Source extract:
Pre-requisite: CUDA should be installed on the machine with NVIDIA graphics card
CUDA Setup
Driver and CUDA toolkit is described in a previous blogpost.
With a slight change since the Tensorflow setup requires CUDA toolkit 9.0
# Clean CUDA 9.1 and install 9.0 $ sudo /usr/local/cuda/bin/uninstall_cuda_9.1.pl $ rm -rf /usr/local/cuda-9.1 $ sudo rm -rf /usr/local/cuda-9.1 $ sudo ./cuda_9.0.176_384.81_linux.run --override # Make sure environment variables are set for test $ source ~/.bashrc $ sudo ln -s /usr/bin/gcc-6 /usr/local/cuda/bin/gcc $ sudo ln -s /usr/bin/g++-6 /usr/local/cuda/bin/g++ $ cd ~/NVIDIA_CUDA-9.0_Samples/ $ make -j12 $ ./deviceQuery Test Successful
cuDNN Setup
Referenced from a medium blogpost.
The following steps are pretty much the same as the installation guide using .deb files (strange that the cuDNN guide is better than the CUDA one).
- Go to the cuDNN download page (need registration) and select the latest cuDNN 7.1.* version made for CUDA 9.0.
- Download all 3 .deb files: the runtime library, the developer library, and the code samples library for Ubuntu 16.04.

Given material:
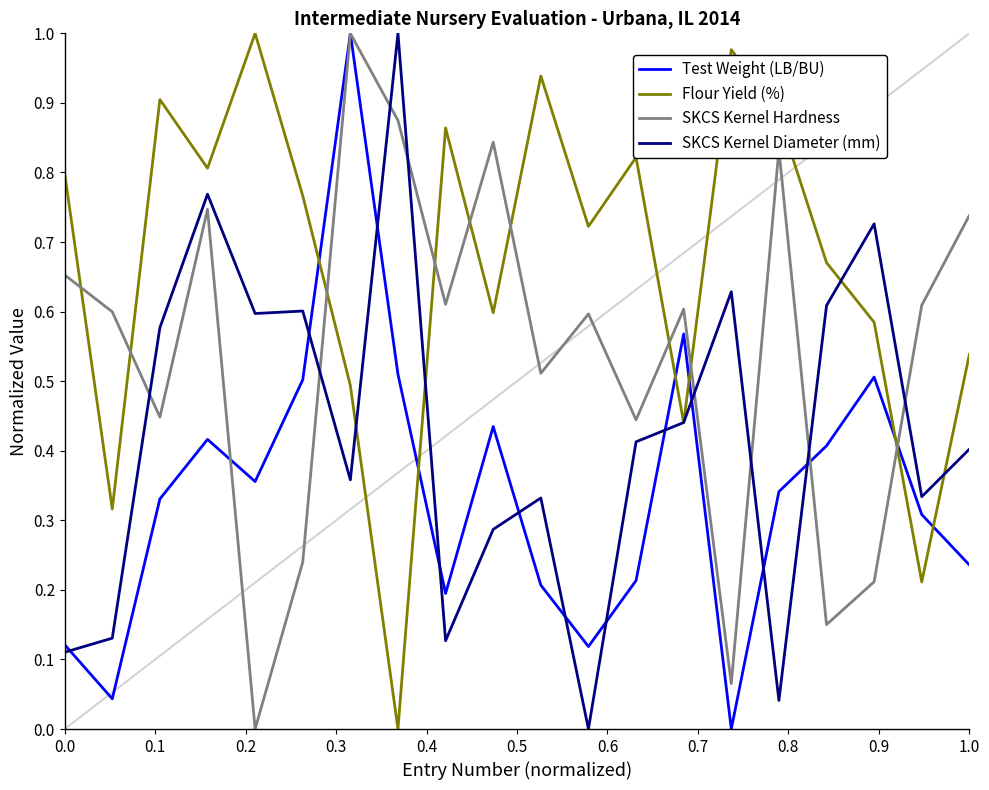

How many distinct data groups are displayed?

4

Job item:
Answer these questions from the CUDA and cuDNN setup notes:
1. Which CUDA toolkit version does the Tensorflow setup require?
2. Which cuDNN version should be chosen on the download page?
3. How many .deb files are to be downloaded?
The listing can be set aside for this work.

Task result:
1. CUDA toolkit 9.0.
2. The latest cuDNN 7.1.* version made for CUDA 9.0.
3. Three: the runtime library, the developer library, and the code samples library for Ubuntu 16.04.